Uit het verslag van de penningmeester over 1985 blijkt dat het bestuur wel eens heeft gevreesd door de oplopende kosten van de vleermuizentunnel failliet te zullen gaan. Maar door de uiteindelijk verleende subsidie (ad fl. 3000,- ) en dankzij de hulp van velen, zowel in geld als natura, kon het werk worden voortgezet, zodat op 18 februari 1986 kon worden aangekondigd dat de heer Piet Steltman van Staatsbosbeheer het vleermuizen winterverblijf tijdens een bijeenkomst van de betrokkenen op 31 mei 1986 tot ‘voltooid bouwwerk’ zou verklaren.

Door deze ‘krachtproef ‘was de crisis waarin de vereniging zich in 1983 bevond voltooid verleden tijd. Na dit mega project diende zich al gauw weer een nieuwe uitdaging aan. Het Electropark moest worden opgeknapt. Ook daarvoor zette de vereniging zich in, door aan de werkgroep van omwonenden die daarvoor was gevormd, hand en spandiensten te verlenen. Tegelijkertijd werden ook de normale activiteiten (zoals het verzorgen van nestkastjes, het organiseren van excursies en het knotten van wilgen) weer opgepept.
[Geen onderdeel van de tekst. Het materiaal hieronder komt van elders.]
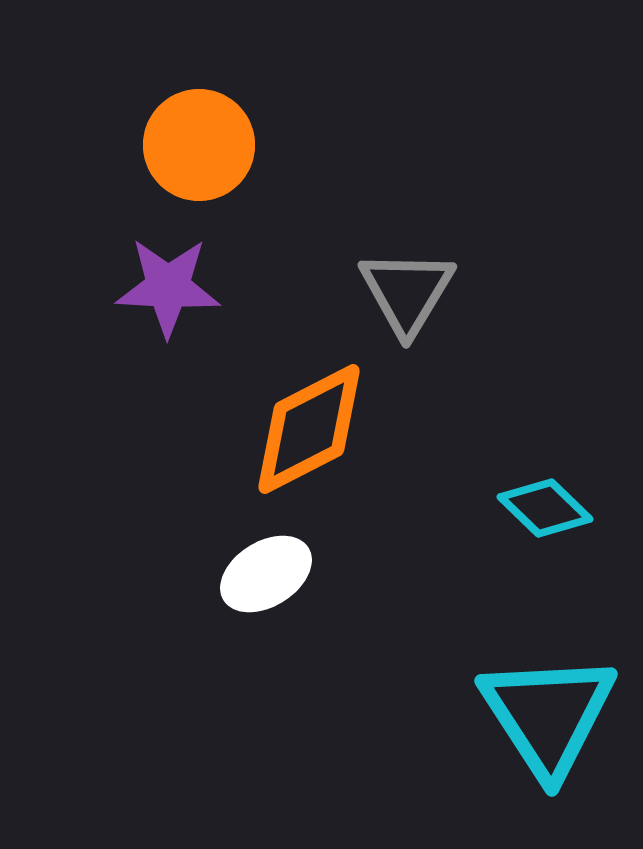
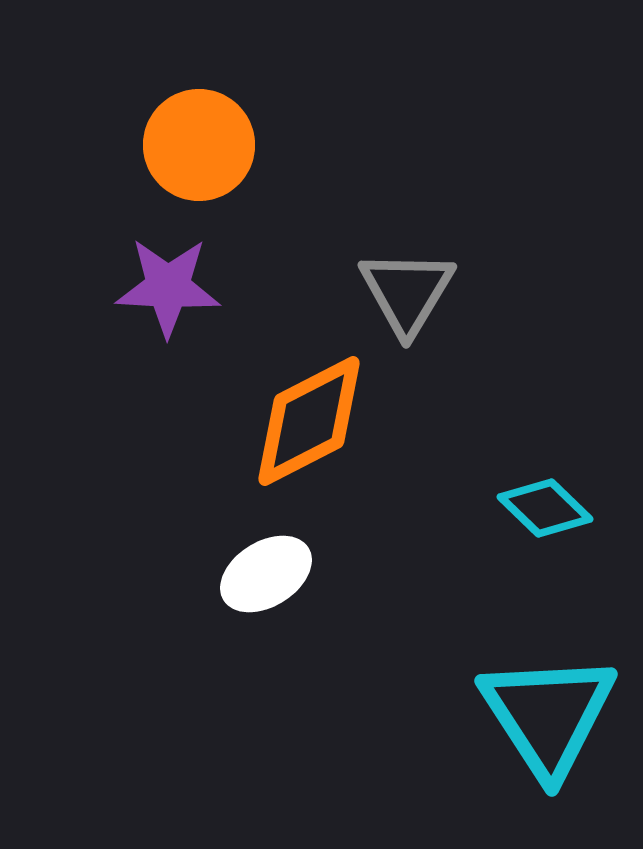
orange diamond: moved 8 px up
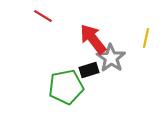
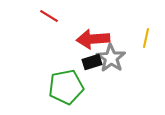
red line: moved 6 px right
red arrow: rotated 56 degrees counterclockwise
black rectangle: moved 3 px right, 8 px up
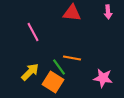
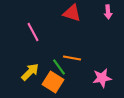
red triangle: rotated 12 degrees clockwise
pink star: moved 1 px left; rotated 18 degrees counterclockwise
De Vereniging Werkgroep leefbaar Ridderkerk was weer een bloeiende vereniging met bijna 100 leden, en de vrijwel leeg gebloede Stichting Natuurbehoud Ridderkerk was nog steeds in winterslaap.

Samenwerking leidde tot vereniging

In deze situatie werd de heer T.D. Macdaniel bestuurslid van Stichting Natuurbehoud Ridderkerk benaderd door een bestuurslid van de Stichting Oud Ridderkerk met de vraag of deze in de Oudheidskamer een tentoonstelling over de natuur in Ridderkerk wilde organiseren die over 8 weken geopend moest worden. De heer Macdaniel nam de uitdaging aan en benaderde o.a. ook Leefbaar Ridderkerk om mee te helpen. In uitstekende harmonie en goede samenwerking werd de tentoonstelling opgebouwd. Daarbij kwam men tot de conclusie dat er vroeger iets was mis gegaan en dat het onzin was dat er in Ridderkerk twee organisaties bestonden met natuur en milieudoelstellingen. Napraten over de succesvolle tentoonstelling werd men het al gauw eens dat aan die tweedeling een eind moest komen door samen verder te gaan.

Toen bleek dat het fuseren van een stichting en een vereniging juridisch nogal gecompliceerd was en relatief veel zou kosten, werd besloten de Vereniging Werkgroep leefbaar Ridderkerk door naamsverandering om te zetten in Natuurvereniging IJsselmonde en daarmee kwam na 10 jaar een eind aan het bestaan van de Werkgroep Leefbaar Ridderkerk en werd de Stichting natuurbehoud Ridderkerk na ruim 12 jaar opgeheven.